- Location of Bougouni
- Coordinates: 11°25′00″N 7°29′00″W﻿ / ﻿11.416667°N 7.483333°W
- Country: Mali
- Capital: Bougouni

Area
- • Total: 36,670 km^{2} (14,160 sq mi)

Population (2023)
- • Total: 1,549,567

= Bougouni Region =

Bougouni Region is an administrative region in southern Mali. It was formed from parts of the former Sikasso Region and smaller areas of Koulikoro Region. Its capital is the city of Bougouni. The region borders Guinea and Ivory Coast to the south and is one of the agriculturally important areas of the country.

== Geography ==
Bougouni Region is located in southern Mali, between the Greater Bamako area, Sikasso Region and the southern neighbouring states of Guinea and Ivory Coast. It covers an area of 36,670 km². The region lies largely within the Sahel-Sudanic climate zone and receives more rainfall than the more northerly parts of Mali. The landscape is characterised by savannas, agricultural land and river valleys.
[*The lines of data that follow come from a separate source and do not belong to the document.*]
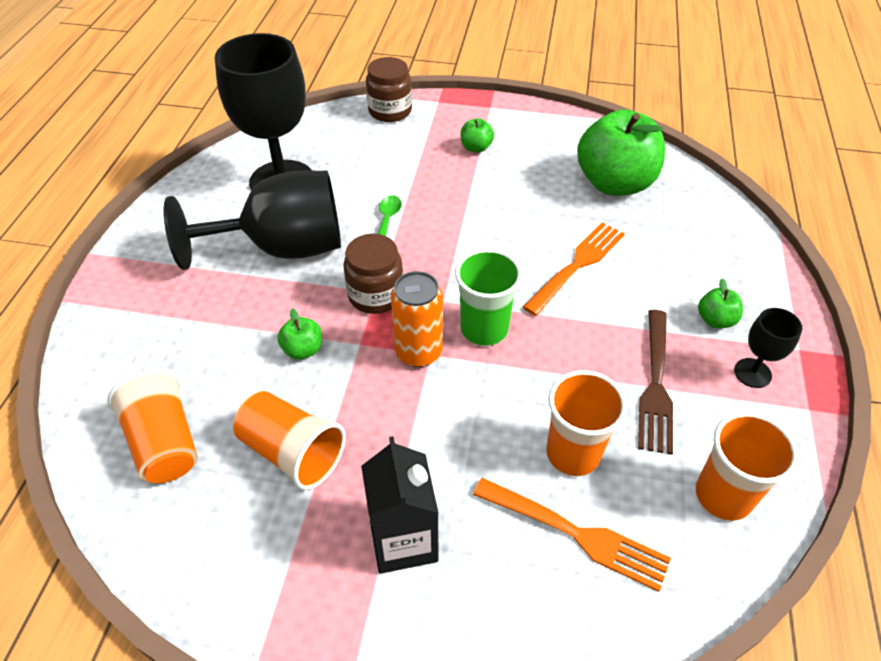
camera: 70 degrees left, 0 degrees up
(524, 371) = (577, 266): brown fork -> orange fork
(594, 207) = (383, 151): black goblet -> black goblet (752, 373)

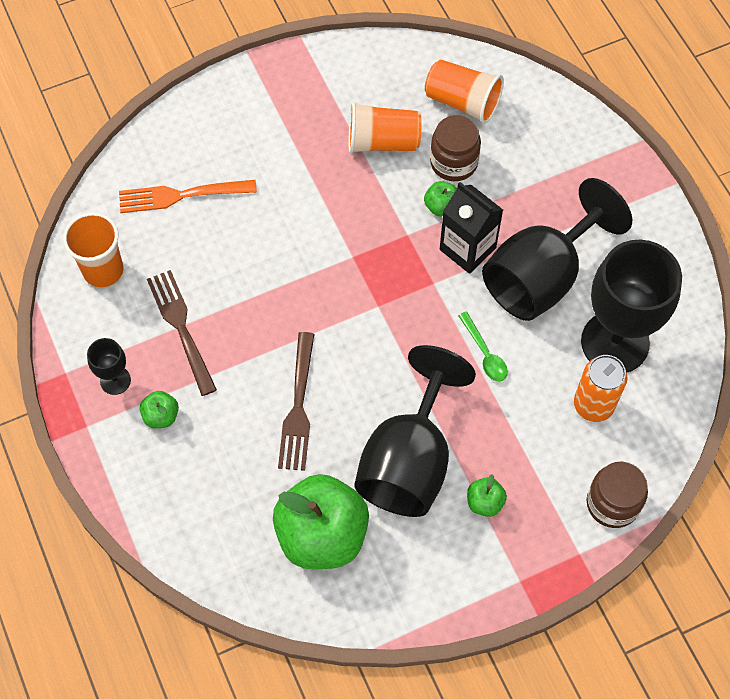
camera: 145 degrees right, 15 degrees up
(375, 295) = (431, 279): brown jar -> brown jar (453, 162)
(403, 540) = (277, 135): black carton -> black carton (467, 249)
(418, 352) = (361, 253): orange can -> orange can (593, 405)
(484, 329) = (330, 299): green cup -> none
(511, 191) = (409, 461): none -> black goblet
(573, 453) = (210, 243): orange cup -> none
(577, 266) = (298, 406): orange fork -> brown fork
Parts of the region lie in the drainage basin of the Niger River, particularly in the area of the Sankarani River, where the Sélingué reservoir is located.

== History ==
The area of present-day Bougouni Region long belonged largely to Sikasso Region after Mali’s independence. The creation of a separate Bougouni Region had already been envisaged by the administrative reform of 2012, but was initially only partly implemented. Law No. 2023-006 of 13 March 2023 on the creation of administrative districts in the Republic of Mali confirmed the new administrative structure and established Bougouni as one of the country’s regions.

== Administrative divisions ==
The region is divided into ten cercles. According to OCHA, it comprises 30 arrondissements, 57 communes and 1,010 villages.

| Cercle code | Cercle | Communes |
|---|---|---|
| 1501 | Bougouni | 13 |
| 1502 | Yanfolila | 9 |
| 1503 | Kolondiéba | 6 |
| 1504 | Garalo | 6 |
| 1505 | Koumantou | 5 |
| 1506 | Sélingué | 7 |
| 1507 | Ouélessébougou | 3 |
| 1508 | Kadiala | 3 |
| 1509 | Fakola | 3 |
| 1510 | Dogo | 2 |

== Demographics ==
In 2023, the region had a population of 1,549,567. The population is ethnically and linguistically diverse. The main population groups include the Bambara, Malinke, Peul/Fulbe, Soninke and other groups of southern Mali. Owing to its relatively favourable natural conditions, the region has a higher population density than the northern parts of the country. Religiously, the region is 98.89% Muslim, with a Christian minority of 0.93%.

| Year | Population |
|---|---|
| 1998 | 692,485 |
| 2009 | 977,054 |
| 2022 | 1,549,567 |

== Economy ==
The economy of Bougouni Region is mainly based on agriculture. Rain-fed farming, livestock raising, small-scale market gardening and regional trade are important. Crops grown include cereals, cotton, maize, peanuts and other field crops. Because of its location in southern Mali, the region has more favourable rainfall conditions than the Sahelian areas of the country, but remains dependent on climatic fluctuations and irregular rainy seasons.

Mining has also become increasingly important. The Goulamina lithium project is located in the region and is being developed under an agreement between Mali and the Chinese company Ganfeng Lithium. According to the Malian government and Reuters, Mali’s stake in the project was to be increased to 35%; a spodumene plant was also announced. The Goulamina mine was officially opened in December 2024 and is regarded as one of the most important lithium projects in West Africa. Another lithium project near Bougouni is operated by Les Mines de Lithium de Bougouni SA; it is located about 180 km south of Bamako and began producing spodumene concentrate in 2025.